The move is aimed at improving ventilation and stopping the spread of coronavirus.

Every classroom and nursery in Aberdeenshire to have C02 monitor iStock

Every classroom and nursery across Aberdeenshire will soon have a CO2 monitor in a bid to improve ventilation and prevent the spread of Covid-19.

Aberdeenshire Council has recently purchased more than 2400 monitors that will let teachers know when more fresh air is needed during classes.

The Scottish Government made £10m available to local authorities last year to support CO2 monitoring and ventilation in schools.

Aberdeenshire Council used its allocated share of the funding to buy CO2 monitors for all of its teaching and learning spaces across the local authority’s schools and nurseries.

At a meeting of the Education and Children’s Services Committee on Thursday, education director Laurence Findlay said the monitors would “assist ongoing efforts to support good ventilation in schools which has been an area of concern”.

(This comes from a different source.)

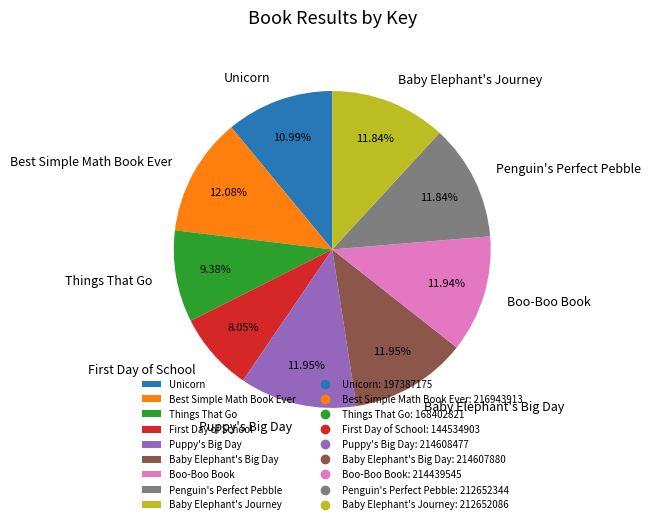

To the nearest percent, what is the difference between the largest and smallest slice percentages?

4%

Billy Bilsland, treasurer of the Aberdeenshire EIS, welcomed the monitors and said the air filters would be “useful” post-Covid in managing airflow in classrooms and added that they could allow schools to be “healthier places in the long run”.

However, councillor Martin Ford noted the milder winter weather had helped to ventilate schools.

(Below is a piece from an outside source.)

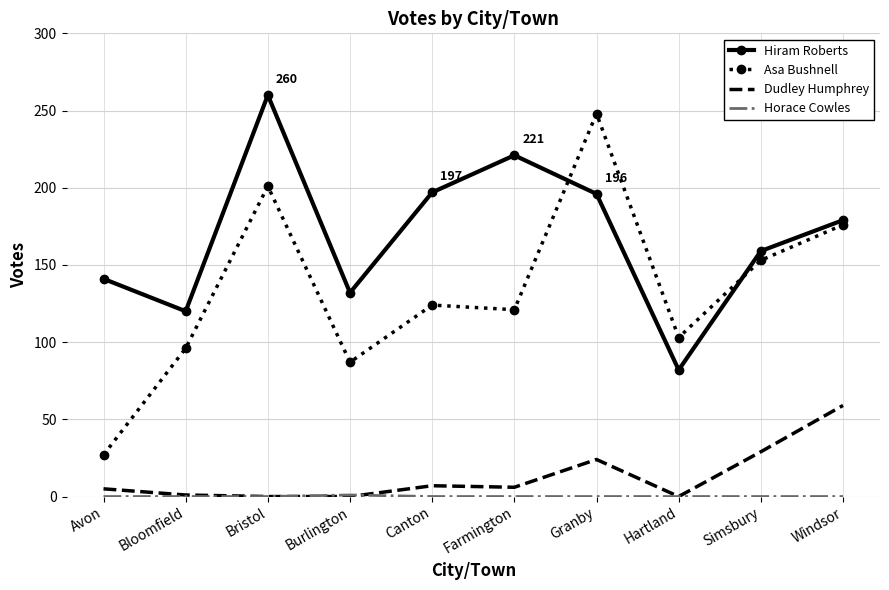

True or false: Dudley Humphrey and Hiram Roberts cross at least once.

False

He said: “We have been enormously helped by what has been very benign January weather compared to last year and indeed most years.

“We’ve had a lot of not terribly cold still conditions and I guess that might have been even critical in terms of being able to allow some schools to both ventilate and keep temperatures at a reasonable level.”

Mr Findlay noted that while some parts of the region felt milder conditions others have experienced cooler temperatures but agreed that the mild winter so far “has helped”.

Giving an update on Covid numbers following the return of schools after the Christmas break Mr Findlay said that while cases in teachers had stabilised to around 100, the number of cases in pupils had increased.

He said that the number of pupil cases had jumped from just over 100 before the break to 1200 last week (week commencing January 17) and revealed that in a school of 27 pupils a total of 22 children had the virus.

Mr Findlay noted that Covid was still putting a “huge amount of pressure” on the education system but schools across the region were following mitigations put in place by the Scottish Government.

He added: “We are grateful to all our young people for continuing to adhere to these measures, including face coverings, and also thankful to our staff for all the efforts that they are putting in to keep the show on the road.”